Transportation in coastal processes
The movement of sediment along the coast by methods such as longshore drift, traction, saltation, suspension, and solution.
Deposition
When the sea loses energy and drops the material it is carrying, typically in sheltered areas like bays.
Longshore drift
The zigzag movement of sediment along the coast, caused by waves approaching at an angle.
Constructive waves
Waves that build up beaches with strong swash and weak backwash.
Destructive waves
Waves that erode coastlines with weak swash and strong backwash.
Headlands and bays formation
Formed on discordant coastlines; soft rock erodes faster to create bays, while hard rock remains as headlands.
Cliff and wave-cut platform formation
Erosion at the base of cliffs forms a wave-cut notch, leading to cliff collapse and a flat platform.
Caves, arches, stacks, and stumps formation
Erosion of cracks in headlands creates caves that widen into arches, which collapse to form stacks and stumps.
Beach formation
Formed by constructive waves depositing sand and shingle in sheltered areas like bays.
Spit
A long, narrow ridge of sand or shingle connected to land at one end, formed by longshore drift and deposition.
Bar and lagoon
A bar is formed when a spit joins two headlands, creating a lagoon behind it.
Hard engineering strategies
Methods such as sea walls, rock armour, and groynes used for coastal management, usually expensive but effective.

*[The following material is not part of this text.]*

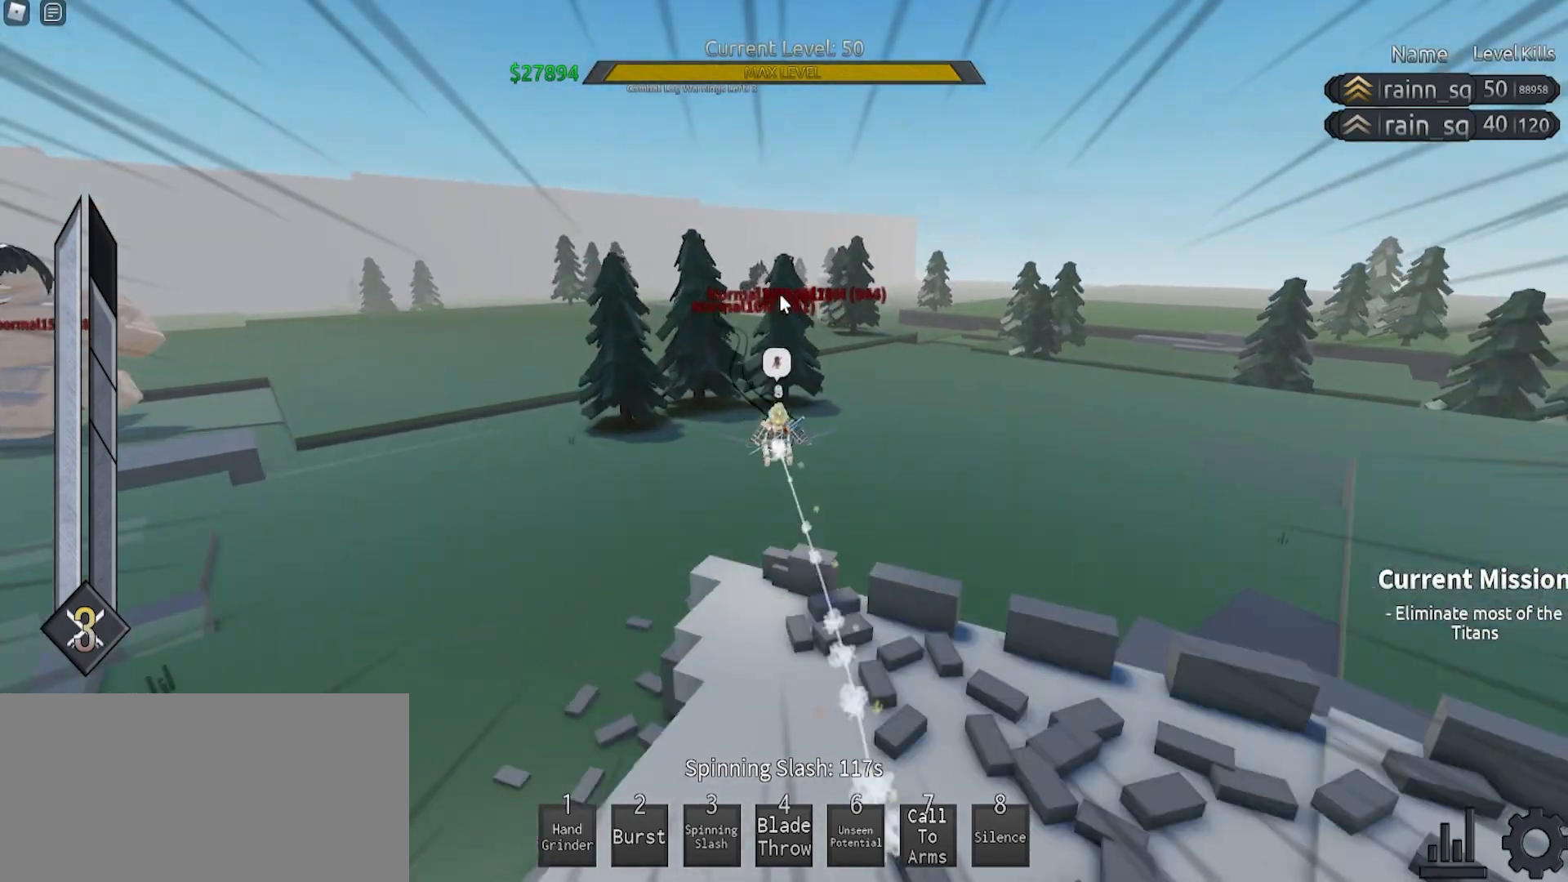
{"keys": [], "mouse": ["right"], "events": [[367, "e", "up"], [367, "q", "up"], [367, "space", "up"], [367, "w", "up"]]}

Soft engineering strategies
More sustainable coastal management approaches like beach nourishment, dune regeneration, and managed retreat.
Managed retreat
Allowing controlled flooding of low-lying areas to create natural buffer zones like salt marshes.
Groynes advantages and disadvantages
Advantages: trap sediment and build beaches. Disadvantages: starve down-drift areas of sediment and visually intrusive.
Sea walls advantages and disadvantages
Advantages: provide strong protection. Disadvantages: expensive and can reflect waves back, causing further erosion.
Holderness Coast
East Yorkshire coast, known for rapid erosion due to soft boulder clay and strong waves.
Holderness Coast erosion reasons
Caused by soft geology, strong waves from the North Sea, longshore drift, and narrow beaches.
Holderness Coast coastal management
Involves hard engineering strategies such as rock armour and groynes, though erosion continues further down the coast.